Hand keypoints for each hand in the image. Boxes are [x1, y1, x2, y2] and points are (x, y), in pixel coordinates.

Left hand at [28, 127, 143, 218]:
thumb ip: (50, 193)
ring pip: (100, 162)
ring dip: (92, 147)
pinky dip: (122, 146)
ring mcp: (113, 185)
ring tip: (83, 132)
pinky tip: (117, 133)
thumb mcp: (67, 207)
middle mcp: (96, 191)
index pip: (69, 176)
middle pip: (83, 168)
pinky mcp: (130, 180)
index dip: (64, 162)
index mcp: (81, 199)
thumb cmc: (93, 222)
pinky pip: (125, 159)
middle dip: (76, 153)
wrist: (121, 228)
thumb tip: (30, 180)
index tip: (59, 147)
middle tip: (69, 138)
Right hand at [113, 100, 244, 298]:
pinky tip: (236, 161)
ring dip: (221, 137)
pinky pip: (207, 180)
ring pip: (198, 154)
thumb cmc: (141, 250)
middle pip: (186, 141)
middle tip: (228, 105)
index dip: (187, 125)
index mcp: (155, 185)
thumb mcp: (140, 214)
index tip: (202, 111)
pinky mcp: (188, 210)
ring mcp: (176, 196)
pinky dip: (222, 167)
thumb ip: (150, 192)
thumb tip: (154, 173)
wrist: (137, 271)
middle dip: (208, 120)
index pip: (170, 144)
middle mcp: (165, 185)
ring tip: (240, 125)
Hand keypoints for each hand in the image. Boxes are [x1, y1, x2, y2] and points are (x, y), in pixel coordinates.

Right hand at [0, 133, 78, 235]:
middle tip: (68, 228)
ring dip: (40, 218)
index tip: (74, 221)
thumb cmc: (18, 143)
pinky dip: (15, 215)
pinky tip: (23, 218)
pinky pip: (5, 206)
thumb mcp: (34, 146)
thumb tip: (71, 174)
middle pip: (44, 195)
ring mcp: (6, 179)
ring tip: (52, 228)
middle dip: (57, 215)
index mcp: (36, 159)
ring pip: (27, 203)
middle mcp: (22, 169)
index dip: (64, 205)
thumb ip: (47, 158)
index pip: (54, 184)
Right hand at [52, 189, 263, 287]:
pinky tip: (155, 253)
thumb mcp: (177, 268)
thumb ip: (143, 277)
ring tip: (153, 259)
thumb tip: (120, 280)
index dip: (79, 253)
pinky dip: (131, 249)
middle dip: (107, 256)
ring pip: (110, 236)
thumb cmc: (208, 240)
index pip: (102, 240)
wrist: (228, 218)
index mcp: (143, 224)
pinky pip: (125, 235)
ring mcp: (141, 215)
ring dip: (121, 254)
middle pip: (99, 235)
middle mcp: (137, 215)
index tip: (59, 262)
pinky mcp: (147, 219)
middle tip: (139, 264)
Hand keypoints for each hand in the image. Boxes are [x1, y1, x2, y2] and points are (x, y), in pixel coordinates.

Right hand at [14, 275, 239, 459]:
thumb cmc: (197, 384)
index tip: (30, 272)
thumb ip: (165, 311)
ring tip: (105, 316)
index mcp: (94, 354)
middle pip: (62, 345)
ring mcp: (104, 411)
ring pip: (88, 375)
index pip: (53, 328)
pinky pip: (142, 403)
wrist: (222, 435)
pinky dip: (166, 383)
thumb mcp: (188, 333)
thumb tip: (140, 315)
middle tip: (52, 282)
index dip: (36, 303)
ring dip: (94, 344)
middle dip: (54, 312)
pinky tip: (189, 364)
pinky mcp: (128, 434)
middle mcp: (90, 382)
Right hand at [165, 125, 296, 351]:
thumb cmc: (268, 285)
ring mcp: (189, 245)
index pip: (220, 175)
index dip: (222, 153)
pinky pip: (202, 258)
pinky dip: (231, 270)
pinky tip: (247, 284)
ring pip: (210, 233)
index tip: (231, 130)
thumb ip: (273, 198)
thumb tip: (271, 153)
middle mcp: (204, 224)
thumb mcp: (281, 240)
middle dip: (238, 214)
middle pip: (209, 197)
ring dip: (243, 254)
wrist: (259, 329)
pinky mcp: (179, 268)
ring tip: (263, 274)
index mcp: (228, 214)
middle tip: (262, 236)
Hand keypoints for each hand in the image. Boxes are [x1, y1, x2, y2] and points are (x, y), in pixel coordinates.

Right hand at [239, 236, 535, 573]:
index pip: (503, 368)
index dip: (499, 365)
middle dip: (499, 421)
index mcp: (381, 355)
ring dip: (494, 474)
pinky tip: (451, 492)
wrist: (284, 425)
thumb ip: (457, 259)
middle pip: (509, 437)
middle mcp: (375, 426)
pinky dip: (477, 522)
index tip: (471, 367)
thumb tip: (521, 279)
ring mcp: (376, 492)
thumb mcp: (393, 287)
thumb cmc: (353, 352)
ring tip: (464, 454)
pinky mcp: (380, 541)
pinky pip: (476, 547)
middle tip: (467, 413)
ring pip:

====

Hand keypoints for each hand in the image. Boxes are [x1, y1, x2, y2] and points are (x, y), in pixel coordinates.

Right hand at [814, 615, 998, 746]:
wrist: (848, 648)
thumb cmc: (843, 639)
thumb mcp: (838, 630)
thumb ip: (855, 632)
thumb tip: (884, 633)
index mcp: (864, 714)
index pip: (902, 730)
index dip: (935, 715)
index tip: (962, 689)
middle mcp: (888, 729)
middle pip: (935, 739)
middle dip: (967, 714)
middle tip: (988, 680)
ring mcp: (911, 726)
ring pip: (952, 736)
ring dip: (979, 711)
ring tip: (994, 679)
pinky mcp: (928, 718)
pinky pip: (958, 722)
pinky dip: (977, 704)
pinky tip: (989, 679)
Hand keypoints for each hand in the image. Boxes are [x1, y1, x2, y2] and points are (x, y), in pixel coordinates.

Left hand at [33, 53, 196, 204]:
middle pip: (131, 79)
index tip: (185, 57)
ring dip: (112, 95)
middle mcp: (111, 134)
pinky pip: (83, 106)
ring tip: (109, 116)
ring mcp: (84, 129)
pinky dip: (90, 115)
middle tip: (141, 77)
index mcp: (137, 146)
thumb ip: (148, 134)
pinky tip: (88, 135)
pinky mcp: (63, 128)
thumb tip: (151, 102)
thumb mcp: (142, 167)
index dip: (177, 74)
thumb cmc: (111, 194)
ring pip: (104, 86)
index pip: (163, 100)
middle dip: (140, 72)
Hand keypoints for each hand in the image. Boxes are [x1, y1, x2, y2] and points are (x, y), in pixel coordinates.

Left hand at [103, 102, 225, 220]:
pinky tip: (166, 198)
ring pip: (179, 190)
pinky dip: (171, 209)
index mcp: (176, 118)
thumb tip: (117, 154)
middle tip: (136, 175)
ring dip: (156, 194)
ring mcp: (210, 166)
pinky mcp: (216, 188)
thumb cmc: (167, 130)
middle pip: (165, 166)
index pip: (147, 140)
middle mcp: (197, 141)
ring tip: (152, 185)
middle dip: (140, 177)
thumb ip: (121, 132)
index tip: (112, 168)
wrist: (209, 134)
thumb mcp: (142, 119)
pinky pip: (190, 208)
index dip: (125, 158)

====

▸ Your objective: Lines containing the word "Right" are to be counted in the listing; state their number alone.

▸ Response: 7